**WHAT IS BEING ASKED:**
Give the data again in its entirety, exactly as provided.

(SUPPLIED ENTRIES)

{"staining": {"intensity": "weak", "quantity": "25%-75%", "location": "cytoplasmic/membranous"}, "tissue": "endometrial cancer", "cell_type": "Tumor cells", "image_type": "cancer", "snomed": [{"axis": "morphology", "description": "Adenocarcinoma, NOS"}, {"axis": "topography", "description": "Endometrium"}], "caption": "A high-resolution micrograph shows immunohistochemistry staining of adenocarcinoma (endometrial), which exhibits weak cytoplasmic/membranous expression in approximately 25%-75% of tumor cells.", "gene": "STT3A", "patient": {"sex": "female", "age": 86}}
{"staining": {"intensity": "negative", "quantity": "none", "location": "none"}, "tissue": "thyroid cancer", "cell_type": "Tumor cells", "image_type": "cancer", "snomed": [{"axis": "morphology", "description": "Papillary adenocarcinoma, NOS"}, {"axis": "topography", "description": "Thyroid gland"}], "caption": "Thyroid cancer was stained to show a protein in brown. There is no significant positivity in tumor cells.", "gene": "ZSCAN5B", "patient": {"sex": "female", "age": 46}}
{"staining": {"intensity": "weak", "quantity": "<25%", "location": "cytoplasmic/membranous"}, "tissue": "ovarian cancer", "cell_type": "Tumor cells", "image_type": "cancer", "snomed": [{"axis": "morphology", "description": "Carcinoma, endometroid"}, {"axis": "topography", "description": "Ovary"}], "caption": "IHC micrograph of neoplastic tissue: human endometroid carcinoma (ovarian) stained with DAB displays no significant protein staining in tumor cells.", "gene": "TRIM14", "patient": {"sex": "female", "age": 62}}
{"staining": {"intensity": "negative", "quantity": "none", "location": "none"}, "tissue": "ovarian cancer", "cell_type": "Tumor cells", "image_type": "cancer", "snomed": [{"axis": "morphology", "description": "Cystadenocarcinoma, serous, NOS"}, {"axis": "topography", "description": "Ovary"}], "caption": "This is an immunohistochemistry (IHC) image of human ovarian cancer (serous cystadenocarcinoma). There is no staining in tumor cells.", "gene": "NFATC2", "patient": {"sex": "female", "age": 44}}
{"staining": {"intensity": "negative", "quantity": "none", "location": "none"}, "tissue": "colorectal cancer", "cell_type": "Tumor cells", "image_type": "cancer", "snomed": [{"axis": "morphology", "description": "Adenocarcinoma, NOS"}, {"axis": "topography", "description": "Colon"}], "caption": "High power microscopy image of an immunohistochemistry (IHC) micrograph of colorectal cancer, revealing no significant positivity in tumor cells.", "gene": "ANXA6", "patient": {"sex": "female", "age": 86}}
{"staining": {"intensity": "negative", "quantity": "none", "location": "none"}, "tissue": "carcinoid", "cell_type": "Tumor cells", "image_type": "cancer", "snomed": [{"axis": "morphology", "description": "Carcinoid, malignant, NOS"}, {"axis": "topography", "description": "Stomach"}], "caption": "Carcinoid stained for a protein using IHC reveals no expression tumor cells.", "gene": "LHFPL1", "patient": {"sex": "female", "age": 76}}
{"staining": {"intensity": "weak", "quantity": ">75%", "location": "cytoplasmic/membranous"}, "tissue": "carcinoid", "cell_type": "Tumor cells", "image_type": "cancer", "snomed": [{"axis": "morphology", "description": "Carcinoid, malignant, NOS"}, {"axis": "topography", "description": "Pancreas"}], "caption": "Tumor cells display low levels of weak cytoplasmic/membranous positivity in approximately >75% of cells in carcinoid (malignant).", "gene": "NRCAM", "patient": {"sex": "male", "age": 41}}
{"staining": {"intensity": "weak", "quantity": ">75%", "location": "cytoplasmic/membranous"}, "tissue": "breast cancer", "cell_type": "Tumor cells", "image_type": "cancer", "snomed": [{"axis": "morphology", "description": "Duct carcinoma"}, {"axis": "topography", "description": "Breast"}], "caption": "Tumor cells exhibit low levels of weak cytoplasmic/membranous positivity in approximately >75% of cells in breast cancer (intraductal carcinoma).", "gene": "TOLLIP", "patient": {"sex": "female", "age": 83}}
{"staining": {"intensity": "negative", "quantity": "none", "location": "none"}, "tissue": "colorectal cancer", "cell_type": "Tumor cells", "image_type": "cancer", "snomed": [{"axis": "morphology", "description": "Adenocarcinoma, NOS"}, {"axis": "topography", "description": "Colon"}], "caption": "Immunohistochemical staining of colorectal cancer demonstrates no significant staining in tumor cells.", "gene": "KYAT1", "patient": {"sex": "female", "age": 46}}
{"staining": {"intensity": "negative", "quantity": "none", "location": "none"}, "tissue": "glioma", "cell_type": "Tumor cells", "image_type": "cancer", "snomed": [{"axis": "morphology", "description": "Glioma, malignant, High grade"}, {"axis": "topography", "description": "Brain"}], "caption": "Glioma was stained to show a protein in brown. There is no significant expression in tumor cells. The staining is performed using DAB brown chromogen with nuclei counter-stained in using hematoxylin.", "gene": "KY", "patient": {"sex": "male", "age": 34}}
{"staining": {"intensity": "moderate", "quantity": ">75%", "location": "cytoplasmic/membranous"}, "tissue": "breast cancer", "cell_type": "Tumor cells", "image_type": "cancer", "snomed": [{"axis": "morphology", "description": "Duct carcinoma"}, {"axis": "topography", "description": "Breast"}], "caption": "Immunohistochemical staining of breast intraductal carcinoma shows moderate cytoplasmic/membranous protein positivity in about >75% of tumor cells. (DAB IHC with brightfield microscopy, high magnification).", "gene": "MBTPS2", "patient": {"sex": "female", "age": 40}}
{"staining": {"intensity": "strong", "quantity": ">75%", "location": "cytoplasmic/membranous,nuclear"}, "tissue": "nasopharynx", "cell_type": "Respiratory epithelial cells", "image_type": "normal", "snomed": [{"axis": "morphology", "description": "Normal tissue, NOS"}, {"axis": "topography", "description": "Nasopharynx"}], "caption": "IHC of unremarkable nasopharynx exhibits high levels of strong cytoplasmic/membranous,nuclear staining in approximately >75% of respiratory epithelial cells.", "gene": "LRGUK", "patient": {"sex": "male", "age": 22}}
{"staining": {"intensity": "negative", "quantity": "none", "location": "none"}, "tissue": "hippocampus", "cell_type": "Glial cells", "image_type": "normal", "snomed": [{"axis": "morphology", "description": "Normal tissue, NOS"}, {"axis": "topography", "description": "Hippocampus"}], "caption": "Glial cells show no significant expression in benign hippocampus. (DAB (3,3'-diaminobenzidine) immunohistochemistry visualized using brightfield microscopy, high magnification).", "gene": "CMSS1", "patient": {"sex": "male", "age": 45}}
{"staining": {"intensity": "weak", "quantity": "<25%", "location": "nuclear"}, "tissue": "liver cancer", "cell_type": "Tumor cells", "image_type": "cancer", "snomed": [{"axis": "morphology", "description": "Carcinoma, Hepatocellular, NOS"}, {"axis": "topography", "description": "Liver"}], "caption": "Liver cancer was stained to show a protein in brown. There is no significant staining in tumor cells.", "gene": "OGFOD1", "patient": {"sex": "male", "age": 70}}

(End SUPPLIED ENTRIES)

**EXERCISE SOLUTION:**
{"staining": {"intensity": "weak", "quantity": "25%-75%", "location": "cytoplasmic/membranous"}, "tissue": "endometrial cancer", "cell_type": "Tumor cells", "image_type": "cancer", "snomed": [{"axis": "morphology", "description": "Adenocarcinoma, NOS"}, {"axis": "topography", "description": "Endometrium"}], "caption": "A high-resolution micrograph shows immunohistochemistry staining of adenocarcinoma (endometrial), which exhibits weak cytoplasmic/membranous expression in approximately 25%-75% of tumor cells.", "gene": "STT3A", "patient": {"sex": "female", "age": 86}}
{"staining": {"intensity": "negative", "quantity": "none", "location": "none"}, "tissue": "thyroid cancer", "cell_type": "Tumor cells", "image_type": "cancer", "snomed": [{"axis": "morphology", "description": "Papillary adenocarcinoma, NOS"}, {"axis": "topography", "description": "Thyroid gland"}], "caption": "Thyroid cancer was stained to show a protein in brown. There is no significant positivity in tumor cells.", "gene": "ZSCAN5B", "patient": {"sex": "female", "age": 46}}
{"staining": {"intensity": "weak", "quantity": "<25%", "location": "cytoplasmic/membranous"}, "tissue": "ovarian cancer", "cell_type": "Tumor cells", "image_type": "cancer", "snomed": [{"axis": "morphology", "description": "Carcinoma, endometroid"}, {"axis": "topography", "description": "Ovary"}], "caption": "IHC micrograph of neoplastic tissue: human endometroid carcinoma (ovarian) stained with DAB displays no significant protein staining in tumor cells.", "gene": "TRIM14", "patient": {"sex": "female", "age": 62}}
{"staining": {"intensity": "negative", "quantity": "none", "location": "none"}, "tissue": "ovarian cancer", "cell_type": "Tumor cells", "image_type": "cancer", "snomed": [{"axis": "morphology", "description": "Cystadenocarcinoma, serous, NOS"}, {"axis": "topography", "description": "Ovary"}], "caption": "This is an immunohistochemistry (IHC) image of human ovarian cancer (serous cystadenocarcinoma). There is no staining in tumor cells.", "gene": "NFATC2", "patient": {"sex": "female", "age": 44}}
{"staining": {"intensity": "negative", "quantity": "none", "location": "none"}, "tissue": "colorectal cancer", "cell_type": "Tumor cells", "image_type": "cancer", "snomed": [{"axis": "morphology", "description": "Adenocarcinoma, NOS"}, {"axis": "topography", "description": "Colon"}], "caption": "High power microscopy image of an immunohistochemistry (IHC) micrograph of colorectal cancer, revealing no significant positivity in tumor cells.", "gene": "ANXA6", "patient": {"sex": "female", "age": 86}}
{"staining": {"intensity": "negative", "quantity": "none", "location": "none"}, "tissue": "carcinoid", "cell_type": "Tumor cells", "image_type": "cancer", "snomed": [{"axis": "morphology", "description": "Carcinoid, malignant, NOS"}, {"axis": "topography", "description": "Stomach"}], "caption": "Carcinoid stained for a protein using IHC reveals no expression tumor cells.", "gene": "LHFPL1", "patient": {"sex": "female", "age": 76}}
{"staining": {"intensity": "weak", "quantity": ">75%", "location": "cytoplasmic/membranous"}, "tissue": "carcinoid", "cell_type": "Tumor cells", "image_type": "cancer", "snomed": [{"axis": "morphology", "description": "Carcinoid, malignant, NOS"}, {"axis": "topography", "description": "Pancreas"}], "caption": "Tumor cells display low levels of weak cytoplasmic/membranous positivity in approximately >75% of cells in carcinoid (malignant).", "gene": "NRCAM", "patient": {"sex": "male", "age": 41}}
{"staining": {"intensity": "weak", "quantity": ">75%", "location": "cytoplasmic/membranous"}, "tissue": "breast cancer", "cell_type": "Tumor cells", "image_type": "cancer", "snomed": [{"axis": "morphology", "description": "Duct carcinoma"}, {"axis": "topography", "description": "Breast"}], "caption": "Tumor cells exhibit low levels of weak cytoplasmic/membranous positivity in approximately >75% of cells in breast cancer (intraductal carcinoma).", "gene": "TOLLIP", "patient": {"sex": "female", "age": 83}}
{"staining": {"intensity": "negative", "quantity": "none", "location": "none"}, "tissue": "colorectal cancer", "cell_type": "Tumor cells", "image_type": "cancer", "snomed": [{"axis": "morphology", "description": "Adenocarcinoma, NOS"}, {"axis": "topography", "description": "Colon"}], "caption": "Immunohistochemical staining of colorectal cancer demonstrates no significant staining in tumor cells.", "gene": "KYAT1", "patient": {"sex": "female", "age": 46}}
{"staining": {"intensity": "negative", "quantity": "none", "location": "none"}, "tissue": "glioma", "cell_type": "Tumor cells", "image_type": "cancer", "snomed": [{"axis": "morphology", "description": "Glioma, malignant, High grade"}, {"axis": "topography", "description": "Brain"}], "caption": "Glioma was stained to show a protein in brown. There is no significant expression in tumor cells. The staining is performed using DAB brown chromogen with nuclei counter-stained in using hematoxylin.", "gene": "KY", "patient": {"sex": "male", "age": 34}}
{"staining": {"intensity": "moderate", "quantity": ">75%", "location": "cytoplasmic/membranous"}, "tissue": "breast cancer", "cell_type": "Tumor cells", "image_type": "cancer", "snomed": [{"axis": "morphology", "description": "Duct carcinoma"}, {"axis": "topography", "description": "Breast"}], "caption": "Immunohistochemical staining of breast intraductal carcinoma shows moderate cytoplasmic/membranous protein positivity in about >75% of tumor cells. (DAB IHC with brightfield microscopy, high magnification).", "gene": "MBTPS2", "patient": {"sex": "female", "age": 40}}
{"staining": {"intensity": "strong", "quantity": ">75%", "location": "cytoplasmic/membranous,nuclear"}, "tissue": "nasopharynx", "cell_type": "Respiratory epithelial cells", "image_type": "normal", "snomed": [{"axis": "morphology", "description": "Normal tissue, NOS"}, {"axis": "topography", "description": "Nasopharynx"}], "caption": "IHC of unremarkable nasopharynx exhibits high levels of strong cytoplasmic/membranous,nuclear staining in approximately >75% of respiratory epithelial cells.", "gene": "LRGUK", "patient": {"sex": "male", "age": 22}}
{"staining": {"intensity": "negative", "quantity": "none", "location": "none"}, "tissue": "hippocampus", "cell_type": "Glial cells", "image_type": "normal", "snomed": [{"axis": "morphology", "description": "Normal tissue, NOS"}, {"axis": "topography", "description": "Hippocampus"}], "caption": "Glial cells show no significant expression in benign hippocampus. (DAB (3,3'-diaminobenzidine) immunohistochemistry visualized using brightfield microscopy, high magnification).", "gene": "CMSS1", "patient": {"sex": "male", "age": 45}}
{"staining": {"intensity": "weak", "quantity": "<25%", "location": "nuclear"}, "tissue": "liver cancer", "cell_type": "Tumor cells", "image_type": "cancer", "snomed": [{"axis": "morphology", "description": "Carcinoma, Hepatocellular, NOS"}, {"axis": "topography", "description": "Liver"}], "caption": "Liver cancer was stained to show a protein in brown. There is no significant staining in tumor cells.", "gene": "OGFOD1", "patient": {"sex": "male", "age": 70}}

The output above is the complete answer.